▶ TASK DIRECTIONS
Only one stretch of the data below is wanted: the lines from the one with "بن موسى الرضا" through the one with "يقولون: إنَّهما اليوم مقدَّرتان غير مخلوقين؟", repeated exactly.

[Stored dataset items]
________________________
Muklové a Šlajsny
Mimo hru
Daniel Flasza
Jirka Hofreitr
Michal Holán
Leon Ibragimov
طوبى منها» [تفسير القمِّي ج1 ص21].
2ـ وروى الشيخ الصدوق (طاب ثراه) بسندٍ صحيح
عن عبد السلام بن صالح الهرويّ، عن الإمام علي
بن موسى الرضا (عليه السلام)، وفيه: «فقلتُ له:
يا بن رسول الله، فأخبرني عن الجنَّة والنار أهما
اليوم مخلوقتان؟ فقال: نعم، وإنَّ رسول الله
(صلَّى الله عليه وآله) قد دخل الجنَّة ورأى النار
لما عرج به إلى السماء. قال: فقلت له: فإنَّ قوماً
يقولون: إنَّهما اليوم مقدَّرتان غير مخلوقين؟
________________________
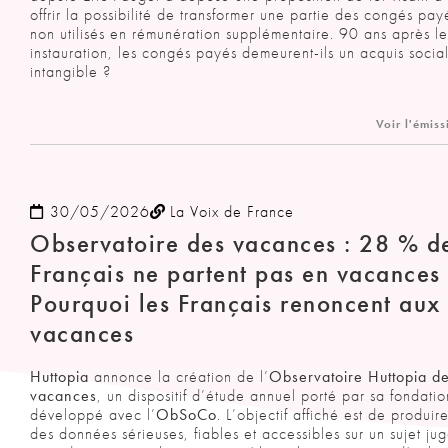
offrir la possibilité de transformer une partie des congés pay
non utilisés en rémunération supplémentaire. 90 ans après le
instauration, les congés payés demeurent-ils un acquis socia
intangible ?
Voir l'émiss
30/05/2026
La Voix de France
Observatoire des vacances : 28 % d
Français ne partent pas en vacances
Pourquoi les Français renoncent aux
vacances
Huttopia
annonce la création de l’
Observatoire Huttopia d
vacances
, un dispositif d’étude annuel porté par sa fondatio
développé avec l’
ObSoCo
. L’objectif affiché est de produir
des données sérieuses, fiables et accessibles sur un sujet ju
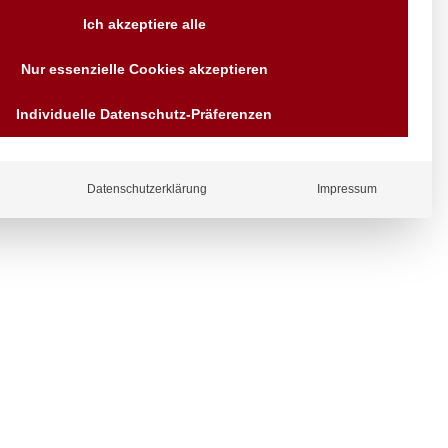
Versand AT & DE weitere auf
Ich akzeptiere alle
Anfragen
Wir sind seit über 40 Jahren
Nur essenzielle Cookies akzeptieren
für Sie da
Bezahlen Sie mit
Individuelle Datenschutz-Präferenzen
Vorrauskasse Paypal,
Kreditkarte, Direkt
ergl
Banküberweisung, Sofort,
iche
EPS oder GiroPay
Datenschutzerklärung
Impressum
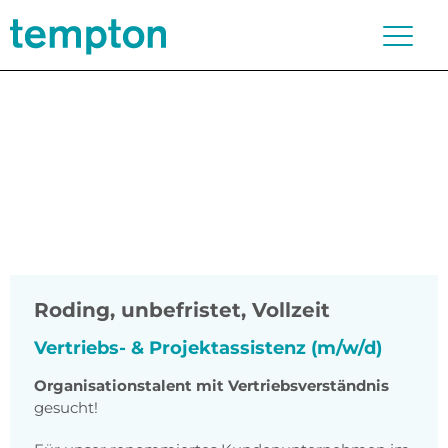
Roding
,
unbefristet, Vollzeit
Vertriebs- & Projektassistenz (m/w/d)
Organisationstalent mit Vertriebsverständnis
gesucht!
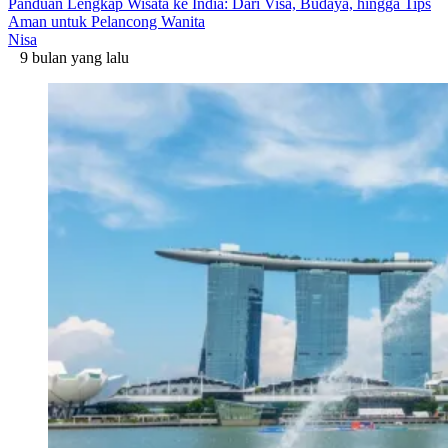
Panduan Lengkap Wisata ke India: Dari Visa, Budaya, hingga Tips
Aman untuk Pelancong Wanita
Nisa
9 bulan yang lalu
________________________
▶ SOLUTION FOR THIS TASK
بن موسى الرضا (عليه السلام)، وفيه: «فقلتُ له:
يا بن رسول الله، فأخبرني عن الجنَّة والنار أهما
اليوم مخلوقتان؟ فقال: نعم، وإنَّ رسول الله
(صلَّى الله عليه وآله) قد دخل الجنَّة ورأى النار
لما عرج به إلى السماء. قال: فقلت له: فإنَّ قوماً
يقولون: إنَّهما اليوم مقدَّرتان غير مخلوقين؟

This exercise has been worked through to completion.